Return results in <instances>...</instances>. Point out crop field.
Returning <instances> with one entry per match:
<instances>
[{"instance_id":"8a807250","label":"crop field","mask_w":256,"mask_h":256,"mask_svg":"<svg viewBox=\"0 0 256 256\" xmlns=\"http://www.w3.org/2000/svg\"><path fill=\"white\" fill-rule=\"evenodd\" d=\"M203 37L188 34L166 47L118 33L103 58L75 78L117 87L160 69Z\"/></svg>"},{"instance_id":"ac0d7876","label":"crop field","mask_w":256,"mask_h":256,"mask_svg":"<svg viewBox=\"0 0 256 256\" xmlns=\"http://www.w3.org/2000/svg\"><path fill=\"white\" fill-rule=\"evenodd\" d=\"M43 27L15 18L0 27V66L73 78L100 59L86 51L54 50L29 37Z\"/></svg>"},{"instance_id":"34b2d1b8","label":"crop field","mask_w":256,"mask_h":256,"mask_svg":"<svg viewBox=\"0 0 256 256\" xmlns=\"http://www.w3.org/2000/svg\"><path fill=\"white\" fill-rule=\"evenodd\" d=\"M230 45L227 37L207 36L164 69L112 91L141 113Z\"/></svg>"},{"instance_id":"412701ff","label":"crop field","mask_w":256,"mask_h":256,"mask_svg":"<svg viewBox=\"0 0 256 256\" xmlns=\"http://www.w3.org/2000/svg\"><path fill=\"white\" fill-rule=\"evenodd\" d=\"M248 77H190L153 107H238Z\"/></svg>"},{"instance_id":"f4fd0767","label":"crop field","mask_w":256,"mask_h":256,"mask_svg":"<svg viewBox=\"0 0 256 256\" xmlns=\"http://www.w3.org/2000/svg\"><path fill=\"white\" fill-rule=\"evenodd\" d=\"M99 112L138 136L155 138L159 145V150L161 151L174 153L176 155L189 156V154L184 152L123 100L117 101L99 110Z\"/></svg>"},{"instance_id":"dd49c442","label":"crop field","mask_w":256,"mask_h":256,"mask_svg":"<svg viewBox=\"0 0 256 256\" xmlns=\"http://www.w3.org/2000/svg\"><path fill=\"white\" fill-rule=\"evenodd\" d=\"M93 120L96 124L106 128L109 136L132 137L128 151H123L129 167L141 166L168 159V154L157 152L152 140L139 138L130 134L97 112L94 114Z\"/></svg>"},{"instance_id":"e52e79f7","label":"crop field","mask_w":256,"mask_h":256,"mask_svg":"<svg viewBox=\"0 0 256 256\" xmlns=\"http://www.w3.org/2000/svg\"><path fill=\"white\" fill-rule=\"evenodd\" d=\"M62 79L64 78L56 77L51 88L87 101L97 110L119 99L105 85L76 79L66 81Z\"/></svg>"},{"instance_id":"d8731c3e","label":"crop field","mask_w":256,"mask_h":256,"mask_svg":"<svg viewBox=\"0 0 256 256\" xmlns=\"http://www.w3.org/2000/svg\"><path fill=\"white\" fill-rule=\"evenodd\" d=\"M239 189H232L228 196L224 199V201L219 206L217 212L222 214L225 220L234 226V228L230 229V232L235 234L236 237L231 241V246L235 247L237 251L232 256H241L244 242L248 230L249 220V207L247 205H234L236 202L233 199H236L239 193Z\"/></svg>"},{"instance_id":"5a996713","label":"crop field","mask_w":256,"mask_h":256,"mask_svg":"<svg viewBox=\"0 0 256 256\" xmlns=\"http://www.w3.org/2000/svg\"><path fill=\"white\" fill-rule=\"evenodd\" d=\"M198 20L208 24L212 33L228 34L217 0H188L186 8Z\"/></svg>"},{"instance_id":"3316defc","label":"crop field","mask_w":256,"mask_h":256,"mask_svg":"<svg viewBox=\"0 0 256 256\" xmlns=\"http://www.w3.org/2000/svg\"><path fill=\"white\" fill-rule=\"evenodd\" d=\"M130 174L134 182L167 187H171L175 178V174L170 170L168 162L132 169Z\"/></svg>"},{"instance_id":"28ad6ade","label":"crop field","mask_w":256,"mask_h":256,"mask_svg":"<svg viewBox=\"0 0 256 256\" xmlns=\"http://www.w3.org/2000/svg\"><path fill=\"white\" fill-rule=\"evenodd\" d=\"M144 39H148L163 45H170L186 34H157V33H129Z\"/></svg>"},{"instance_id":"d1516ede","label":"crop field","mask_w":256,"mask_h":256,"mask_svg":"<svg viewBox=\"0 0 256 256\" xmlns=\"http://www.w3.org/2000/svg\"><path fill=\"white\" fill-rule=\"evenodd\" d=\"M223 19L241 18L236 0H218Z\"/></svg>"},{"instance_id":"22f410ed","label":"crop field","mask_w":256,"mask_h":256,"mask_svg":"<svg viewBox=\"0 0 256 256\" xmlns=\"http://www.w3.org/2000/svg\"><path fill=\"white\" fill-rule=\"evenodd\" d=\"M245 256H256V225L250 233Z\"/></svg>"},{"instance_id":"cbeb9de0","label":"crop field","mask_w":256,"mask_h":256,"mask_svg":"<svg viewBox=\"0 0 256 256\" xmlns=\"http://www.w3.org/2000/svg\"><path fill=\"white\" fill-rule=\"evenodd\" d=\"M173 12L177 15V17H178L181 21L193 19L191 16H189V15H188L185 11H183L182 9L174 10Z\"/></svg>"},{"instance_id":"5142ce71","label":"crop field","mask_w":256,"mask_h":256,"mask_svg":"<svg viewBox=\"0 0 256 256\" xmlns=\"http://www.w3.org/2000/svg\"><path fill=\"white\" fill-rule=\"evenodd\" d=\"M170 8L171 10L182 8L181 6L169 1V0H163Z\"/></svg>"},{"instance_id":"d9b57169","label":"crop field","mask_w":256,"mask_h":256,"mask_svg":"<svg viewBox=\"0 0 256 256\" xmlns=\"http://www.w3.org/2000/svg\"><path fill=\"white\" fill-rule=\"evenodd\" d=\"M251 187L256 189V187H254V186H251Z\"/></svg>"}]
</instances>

──────────────────────────────

[REQUIRED TASK] Write out all the records above again, exactly as they stand.

[EXERCISE RESULT]
Return results in <instances>...</instances>. Point out crop field.
Returning <instances> with one entry per match:
<instances>
[{"instance_id":"8a807250","label":"crop field","mask_w":256,"mask_h":256,"mask_svg":"<svg viewBox=\"0 0 256 256\" xmlns=\"http://www.w3.org/2000/svg\"><path fill=\"white\" fill-rule=\"evenodd\" d=\"M203 37L188 34L166 47L118 33L103 58L75 78L117 87L160 69Z\"/></svg>"},{"instance_id":"ac0d7876","label":"crop field","mask_w":256,"mask_h":256,"mask_svg":"<svg viewBox=\"0 0 256 256\" xmlns=\"http://www.w3.org/2000/svg\"><path fill=\"white\" fill-rule=\"evenodd\" d=\"M43 27L15 18L0 27V66L73 78L100 59L86 51L54 50L29 37Z\"/></svg>"},{"instance_id":"34b2d1b8","label":"crop field","mask_w":256,"mask_h":256,"mask_svg":"<svg viewBox=\"0 0 256 256\" xmlns=\"http://www.w3.org/2000/svg\"><path fill=\"white\" fill-rule=\"evenodd\" d=\"M230 45L227 37L207 36L164 69L112 91L141 113Z\"/></svg>"},{"instance_id":"412701ff","label":"crop field","mask_w":256,"mask_h":256,"mask_svg":"<svg viewBox=\"0 0 256 256\" xmlns=\"http://www.w3.org/2000/svg\"><path fill=\"white\" fill-rule=\"evenodd\" d=\"M248 77H190L153 107H238Z\"/></svg>"},{"instance_id":"f4fd0767","label":"crop field","mask_w":256,"mask_h":256,"mask_svg":"<svg viewBox=\"0 0 256 256\" xmlns=\"http://www.w3.org/2000/svg\"><path fill=\"white\" fill-rule=\"evenodd\" d=\"M99 112L138 136L155 138L159 145V150L161 151L174 153L176 155L189 156V154L184 152L123 100L117 101L99 110Z\"/></svg>"},{"instance_id":"dd49c442","label":"crop field","mask_w":256,"mask_h":256,"mask_svg":"<svg viewBox=\"0 0 256 256\" xmlns=\"http://www.w3.org/2000/svg\"><path fill=\"white\" fill-rule=\"evenodd\" d=\"M93 120L96 124L106 128L109 136L132 137L128 151H123L129 167L141 166L168 159V154L157 152L152 140L139 138L130 134L97 112L94 114Z\"/></svg>"},{"instance_id":"e52e79f7","label":"crop field","mask_w":256,"mask_h":256,"mask_svg":"<svg viewBox=\"0 0 256 256\" xmlns=\"http://www.w3.org/2000/svg\"><path fill=\"white\" fill-rule=\"evenodd\" d=\"M62 79L64 78L56 77L51 88L87 101L97 110L119 99L105 85L76 79L66 81Z\"/></svg>"},{"instance_id":"d8731c3e","label":"crop field","mask_w":256,"mask_h":256,"mask_svg":"<svg viewBox=\"0 0 256 256\" xmlns=\"http://www.w3.org/2000/svg\"><path fill=\"white\" fill-rule=\"evenodd\" d=\"M239 189H232L228 196L224 199V201L219 206L217 212L222 214L225 220L234 226V228L230 229V232L235 234L236 237L231 241V246L235 247L237 251L232 256H241L244 242L248 230L249 220V207L247 205H234L236 202L233 199H236L239 193Z\"/></svg>"},{"instance_id":"5a996713","label":"crop field","mask_w":256,"mask_h":256,"mask_svg":"<svg viewBox=\"0 0 256 256\" xmlns=\"http://www.w3.org/2000/svg\"><path fill=\"white\" fill-rule=\"evenodd\" d=\"M198 20L208 24L212 33L228 34L217 0H188L186 8Z\"/></svg>"},{"instance_id":"3316defc","label":"crop field","mask_w":256,"mask_h":256,"mask_svg":"<svg viewBox=\"0 0 256 256\" xmlns=\"http://www.w3.org/2000/svg\"><path fill=\"white\" fill-rule=\"evenodd\" d=\"M130 174L134 182L167 187H171L175 178V174L170 170L168 162L132 169Z\"/></svg>"},{"instance_id":"28ad6ade","label":"crop field","mask_w":256,"mask_h":256,"mask_svg":"<svg viewBox=\"0 0 256 256\" xmlns=\"http://www.w3.org/2000/svg\"><path fill=\"white\" fill-rule=\"evenodd\" d=\"M144 39H148L163 45H170L186 34H157V33H129Z\"/></svg>"},{"instance_id":"d1516ede","label":"crop field","mask_w":256,"mask_h":256,"mask_svg":"<svg viewBox=\"0 0 256 256\" xmlns=\"http://www.w3.org/2000/svg\"><path fill=\"white\" fill-rule=\"evenodd\" d=\"M223 19L241 18L236 0H218Z\"/></svg>"},{"instance_id":"22f410ed","label":"crop field","mask_w":256,"mask_h":256,"mask_svg":"<svg viewBox=\"0 0 256 256\" xmlns=\"http://www.w3.org/2000/svg\"><path fill=\"white\" fill-rule=\"evenodd\" d=\"M245 256H256V225L250 233Z\"/></svg>"},{"instance_id":"cbeb9de0","label":"crop field","mask_w":256,"mask_h":256,"mask_svg":"<svg viewBox=\"0 0 256 256\" xmlns=\"http://www.w3.org/2000/svg\"><path fill=\"white\" fill-rule=\"evenodd\" d=\"M173 12L177 15V17H178L181 21L193 19L191 16H189V15H188L185 11H183L182 9L174 10Z\"/></svg>"},{"instance_id":"5142ce71","label":"crop field","mask_w":256,"mask_h":256,"mask_svg":"<svg viewBox=\"0 0 256 256\" xmlns=\"http://www.w3.org/2000/svg\"><path fill=\"white\" fill-rule=\"evenodd\" d=\"M170 8L171 10L182 8L181 6L169 1V0H163Z\"/></svg>"},{"instance_id":"d9b57169","label":"crop field","mask_w":256,"mask_h":256,"mask_svg":"<svg viewBox=\"0 0 256 256\" xmlns=\"http://www.w3.org/2000/svg\"><path fill=\"white\" fill-rule=\"evenodd\" d=\"M251 187L256 189V187H254V186H251Z\"/></svg>"}]
</instances>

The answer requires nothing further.